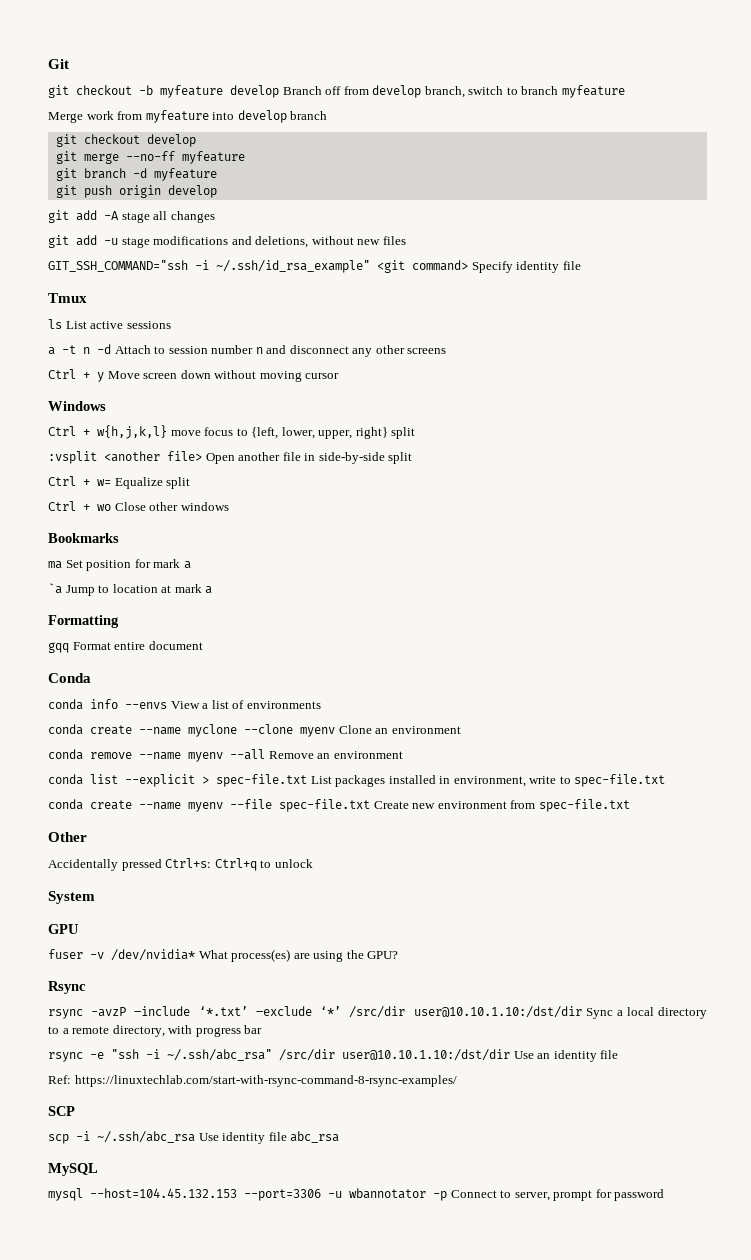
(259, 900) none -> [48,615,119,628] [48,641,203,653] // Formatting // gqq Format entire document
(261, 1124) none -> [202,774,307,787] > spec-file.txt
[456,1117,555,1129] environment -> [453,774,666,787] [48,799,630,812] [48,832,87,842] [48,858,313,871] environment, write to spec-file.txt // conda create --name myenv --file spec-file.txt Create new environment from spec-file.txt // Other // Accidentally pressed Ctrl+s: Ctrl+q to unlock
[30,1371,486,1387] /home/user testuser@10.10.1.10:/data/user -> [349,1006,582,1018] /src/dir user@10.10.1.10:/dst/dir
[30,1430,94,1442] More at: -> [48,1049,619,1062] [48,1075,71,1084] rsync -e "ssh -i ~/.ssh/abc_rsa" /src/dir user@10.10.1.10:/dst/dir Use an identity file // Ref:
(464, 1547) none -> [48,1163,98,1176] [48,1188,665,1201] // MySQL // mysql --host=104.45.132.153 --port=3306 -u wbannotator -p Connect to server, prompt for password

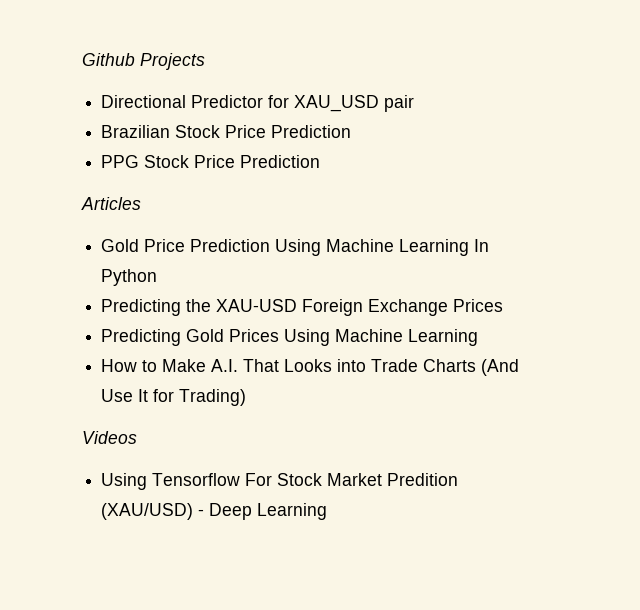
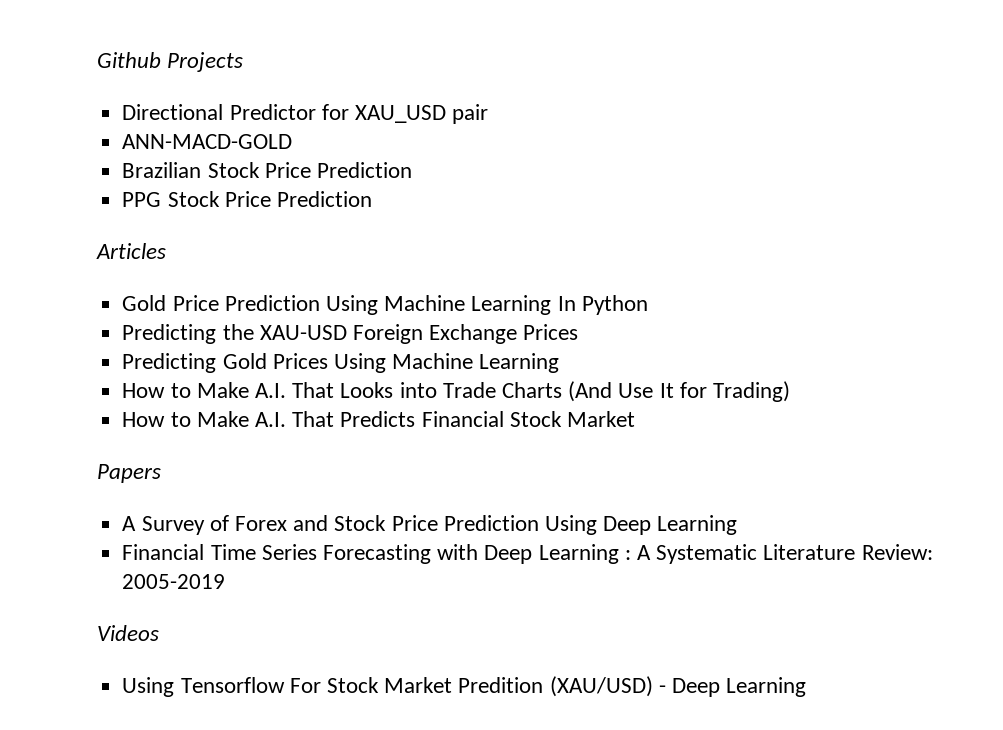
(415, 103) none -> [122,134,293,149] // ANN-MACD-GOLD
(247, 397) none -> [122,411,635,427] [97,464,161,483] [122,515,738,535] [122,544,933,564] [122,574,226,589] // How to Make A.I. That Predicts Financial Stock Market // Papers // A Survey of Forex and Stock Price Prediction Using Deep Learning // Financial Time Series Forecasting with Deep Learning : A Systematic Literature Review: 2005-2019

● ● ●

(Task goal)
Only an exact copy of the entries, with no pictures, is expected as the answer.

(Solution for this problem)
(259, 900) none -> [48,615,119,628] [48,641,203,653] // Formatting // gqq Format entire document
(261, 1124) none -> [202,774,307,787] > spec-file.txt
[456,1117,555,1129] environment -> [453,774,666,787] [48,799,630,812] [48,832,87,842] [48,858,313,871] environment, write to spec-file.txt // conda create --name myenv --file spec-file.txt Create new environment from spec-file.txt // Other // Accidentally pressed Ctrl+s: Ctrl+q to unlock
[30,1371,486,1387] /home/user testuser@10.10.1.10:/data/user -> [349,1006,582,1018] /src/dir user@10.10.1.10:/dst/dir
[30,1430,94,1442] More at: -> [48,1049,619,1062] [48,1075,71,1084] rsync -e "ssh -i ~/.ssh/abc_rsa" /src/dir user@10.10.1.10:/dst/dir Use an identity file // Ref:
(464, 1547) none -> [48,1163,98,1176] [48,1188,665,1201] // MySQL // mysql --host=104.45.132.153 --port=3306 -u wbannotator -p Connect to server, prompt for password

(415, 103) none -> [122,134,293,149] // ANN-MACD-GOLD
(247, 397) none -> [122,411,635,427] [97,464,161,483] [122,515,738,535] [122,544,933,564] [122,574,226,589] // How to Make A.I. That Predicts Financial Stock Market // Papers // A Survey of Forex and Stock Price Prediction Using Deep Learning // Financial Time Series Forecasting with Deep Learning : A Systematic Literature Review: 2005-2019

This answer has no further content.